Jurei que não escreveria nada hoje, Domingo, dia de chuva em NY e encontros com gente do passado, e com uma papelada enorme aqui diante do computer. O quê? Como? Sim! Uma compilação de COLUNAS e artigos e mais colunas e peças escritas e livros de compilações de tudo e pós-tudo.
Aqui, um trechinho de uma coluna que escrevi para as contra-capas do “Caderno B”, do JB, das terças (esta de 15 de abril de 2003, o ano em que voltei a morar em Londres):
“…Quem lucra? Quem perde? É complicado. Uma nova ordem econômica mundial está se formando. Evidente que os americanos já estão com total controle sobre o petróleo iraquiano. Ao mesmo tempo, o Congresso Americano não debate mais as questões que estavam massacrando há seis meses (Enron, WorldCom, Inclone, AOL-Time Warner e outros escândalos corporativos). Os ingleses, que nunca aderiram ao EURO, se juntaram com os americanos e, ao que me parece, o alvo é continuar a procurar inimigo do “eixo diabólico”… Já que a Al Qaeda está aí e tudo que aconteceu foi o seguinte: já que não conseguiram, até hoje, encontrar o Bin Laden, foram atrás do Saddam Hussein.”

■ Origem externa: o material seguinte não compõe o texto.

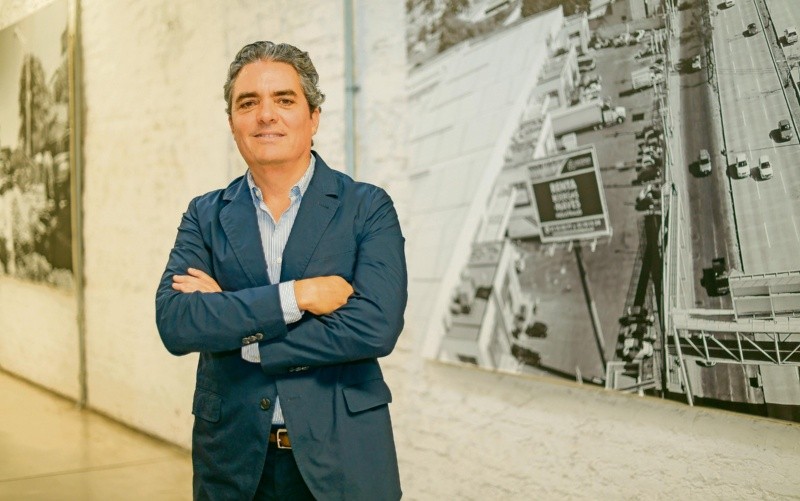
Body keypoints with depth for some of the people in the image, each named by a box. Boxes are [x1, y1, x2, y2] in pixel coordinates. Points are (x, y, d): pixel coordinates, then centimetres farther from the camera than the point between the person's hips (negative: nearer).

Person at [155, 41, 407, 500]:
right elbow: (174, 324, -11)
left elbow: (376, 327, -18)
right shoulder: (206, 216, 3)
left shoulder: (368, 207, -5)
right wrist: (295, 295, -20)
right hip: (234, 461, 2)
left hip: (342, 459, -2)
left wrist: (234, 330, -14)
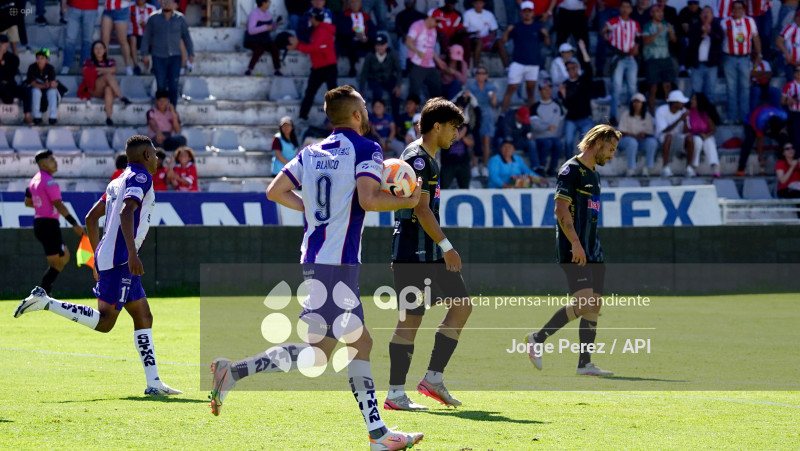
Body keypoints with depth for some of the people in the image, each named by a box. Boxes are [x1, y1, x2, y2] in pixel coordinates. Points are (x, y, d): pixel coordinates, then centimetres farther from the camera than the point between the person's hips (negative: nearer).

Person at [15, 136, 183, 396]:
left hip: (106, 257, 10)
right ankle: (45, 302, -11)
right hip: (120, 260, -10)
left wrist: (98, 257, 28)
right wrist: (132, 254, -29)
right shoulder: (141, 178, -6)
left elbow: (91, 218, 23)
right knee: (104, 322, -11)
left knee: (143, 318, 8)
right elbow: (126, 212, -23)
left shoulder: (118, 181, 21)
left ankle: (154, 382, 5)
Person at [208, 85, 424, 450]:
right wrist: (407, 202, -2)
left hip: (314, 257, 9)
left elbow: (275, 191, 14)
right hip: (338, 262, -9)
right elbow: (369, 200, -19)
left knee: (360, 342, 12)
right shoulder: (365, 150, -6)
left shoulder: (312, 152, 14)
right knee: (318, 351, -7)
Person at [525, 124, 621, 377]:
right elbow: (561, 210, -16)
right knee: (584, 303, -18)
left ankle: (584, 363, 8)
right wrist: (575, 244, -23)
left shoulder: (593, 174, 19)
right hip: (574, 251, -9)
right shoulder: (572, 170, -9)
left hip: (592, 251, 9)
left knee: (595, 304, 4)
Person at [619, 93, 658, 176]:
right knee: (632, 142, -38)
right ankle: (631, 168, -37)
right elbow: (622, 133, -9)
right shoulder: (626, 115, -1)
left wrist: (644, 135, -21)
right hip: (626, 140, -3)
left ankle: (648, 167, -23)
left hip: (642, 141, 3)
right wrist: (635, 136, -24)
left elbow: (650, 133, 4)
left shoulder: (647, 116, 7)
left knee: (652, 141, -29)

Quem diria, quem diria… relendo isso 5 anos e meio depois não dá um CERTO CALAFRIO????
Caramba! Já escrevi em tantos jornais e de tantos cantos do mundo, desde Zagreb, Budapest, Miami, Tel-A-Viv, Tucson (Arizona), Munique, Chapada da Diamantina, até sei lá onde. Me pego lendo colunas como “Sir Fernanda Montenegro” ou “Um ano sem Paulo Autran” ou “Doutor Sergio Britto”, o homem de teatro que me levou ao Brasil e a quem sou e serei eternamente GRATO – porque sei ser GRATO, SIM – sempre e que me deu “Quatro Vezes Beckett” de presente em seu “Teatro dos Quatro”.

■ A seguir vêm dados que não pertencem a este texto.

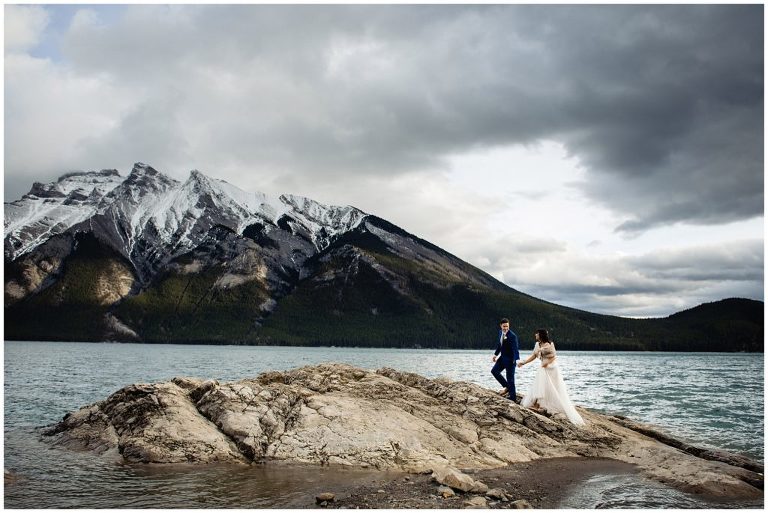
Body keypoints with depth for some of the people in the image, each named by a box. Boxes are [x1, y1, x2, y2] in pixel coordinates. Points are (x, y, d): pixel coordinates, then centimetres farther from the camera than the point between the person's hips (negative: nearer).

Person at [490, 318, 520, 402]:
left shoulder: (512, 335, -22)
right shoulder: (500, 332, 2)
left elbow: (515, 348, -28)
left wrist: (516, 360, -40)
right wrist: (496, 354, 16)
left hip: (510, 359, -8)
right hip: (502, 357, 8)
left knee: (510, 378, -2)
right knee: (494, 371, 13)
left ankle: (513, 398, 9)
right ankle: (507, 387, 25)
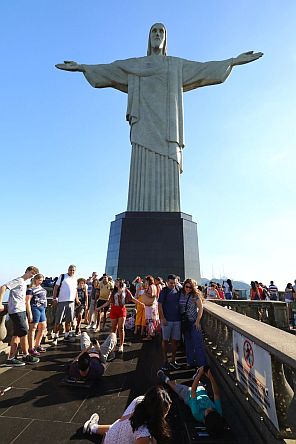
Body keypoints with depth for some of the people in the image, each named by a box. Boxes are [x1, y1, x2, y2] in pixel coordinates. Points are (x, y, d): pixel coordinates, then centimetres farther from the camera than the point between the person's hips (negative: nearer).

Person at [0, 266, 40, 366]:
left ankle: (11, 358, 18)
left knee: (17, 335, 11)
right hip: (16, 311, -9)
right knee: (24, 332, -3)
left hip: (21, 311, 9)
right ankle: (26, 356, 9)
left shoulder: (24, 283, 17)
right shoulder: (18, 281, -10)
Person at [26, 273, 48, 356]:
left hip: (42, 309, 9)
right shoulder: (31, 289, -11)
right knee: (33, 328, 0)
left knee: (43, 327, 15)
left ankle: (37, 345, 29)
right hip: (35, 309, -9)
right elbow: (27, 301, -15)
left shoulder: (41, 288, 13)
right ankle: (31, 349, 11)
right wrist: (29, 313, -18)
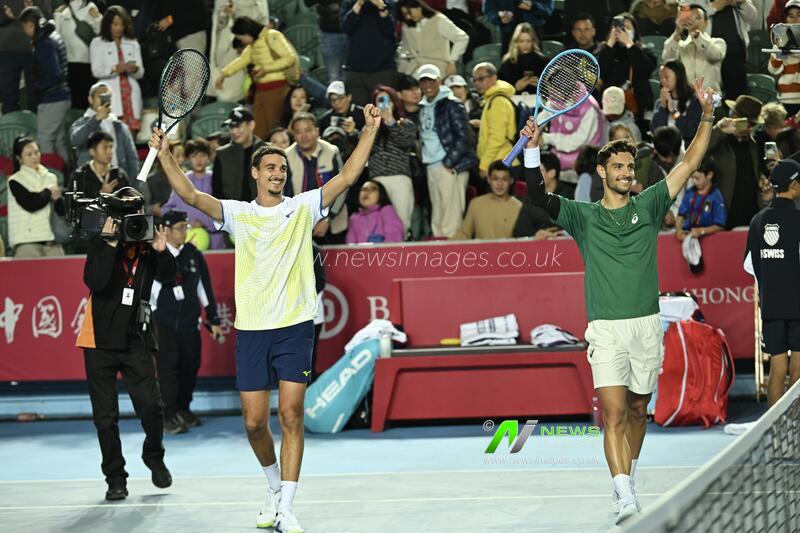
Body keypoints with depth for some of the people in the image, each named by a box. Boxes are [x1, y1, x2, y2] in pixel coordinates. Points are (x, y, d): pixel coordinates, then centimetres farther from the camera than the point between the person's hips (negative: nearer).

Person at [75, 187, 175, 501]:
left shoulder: (148, 244, 3)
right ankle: (115, 478, 14)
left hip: (136, 339, 1)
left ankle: (154, 457, 17)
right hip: (101, 338, -1)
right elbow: (94, 281, -19)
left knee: (150, 405, -11)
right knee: (105, 415, 3)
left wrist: (161, 251, -24)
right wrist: (110, 244, -24)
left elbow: (167, 276, -9)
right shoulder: (101, 244, -3)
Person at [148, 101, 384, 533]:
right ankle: (275, 487, 29)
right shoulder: (237, 214, 8)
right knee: (255, 422, 2)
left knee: (291, 415, -9)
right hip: (251, 330, 1)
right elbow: (191, 195, -3)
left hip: (295, 327, -1)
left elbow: (348, 176, 3)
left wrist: (369, 131, -4)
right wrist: (164, 154, -12)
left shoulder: (303, 208, 7)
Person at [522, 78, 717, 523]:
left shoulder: (648, 206, 9)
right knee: (614, 414, -13)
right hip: (607, 330, -3)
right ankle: (626, 499, -20)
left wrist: (707, 116, -2)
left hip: (647, 326, 3)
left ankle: (627, 479, 32)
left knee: (638, 410, 13)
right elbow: (539, 197, -9)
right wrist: (533, 151, -23)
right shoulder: (584, 216, 4)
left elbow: (690, 164, 7)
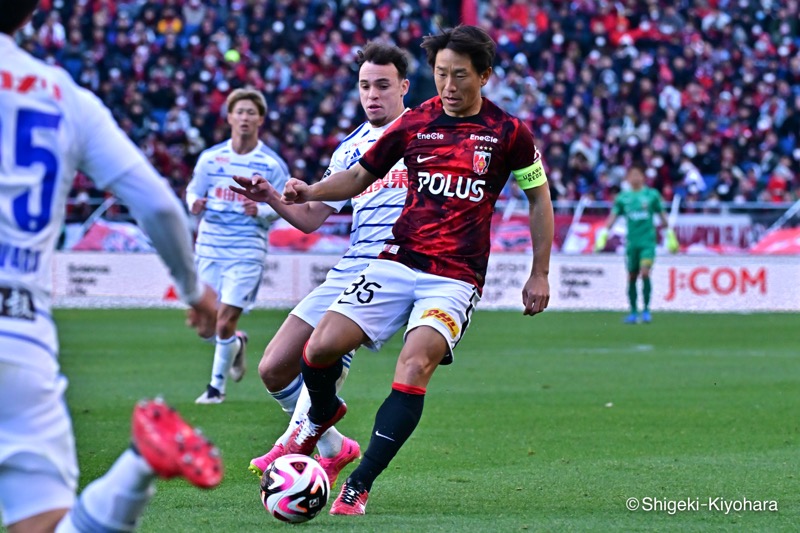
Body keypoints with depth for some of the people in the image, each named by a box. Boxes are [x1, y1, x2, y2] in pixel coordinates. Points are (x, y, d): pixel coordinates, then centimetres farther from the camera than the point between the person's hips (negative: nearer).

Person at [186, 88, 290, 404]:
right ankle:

Era uma versão de “Beckett Trilogy” daqui, aquela com o Julian Beck no palco. Sérgio me levou pro Rio uma, duas vezes. A segunda foi pra fazer o “Quartett”, de Heiner Mueller, com ele e Tonia Carreiro. Ambas as montagens nos renderam prêmios Moliere.
Numa conversa com meu amigo Caetano Vilela, ele me dizia que o teatro não se prestigia mais; não existem mais prêmios e que os prêmios de hoje surgem de pequenas panelinhas. Eu ouvi, pensei e pensei de novo.
Tudo já foi mais glorioso. Deixei meu prêmio Moliere cair no chão de propósito e recusei a passagem em econômica da Air France porque… porque eu ia daqui de NY para Paris anyway, então para que ir do Brasil, apertado, sendo que aqueles QUINHENTOS MIL dólares de mídia que NÓS rendíamos a eles, por causa daquele evento (sendo os 6 melhores do país) não podia, ao menos, nos render assentos em classe executiva? (Um ano depois de meu protesto, parece que virou executiva, sim)
Este livro me traz muitas memórias. O Brasil precisa delas. Um país que quer apagá-las, como o Incêndio do Teatro Cultura Artística, o fogo mais metafórico da história.
Obrigado, galera, por terem deixado ser quem eu sou!
Somando e dividindo tudo, só tenho mesmo a dizer:
OBRIGADO, estou super de BEM com a vida!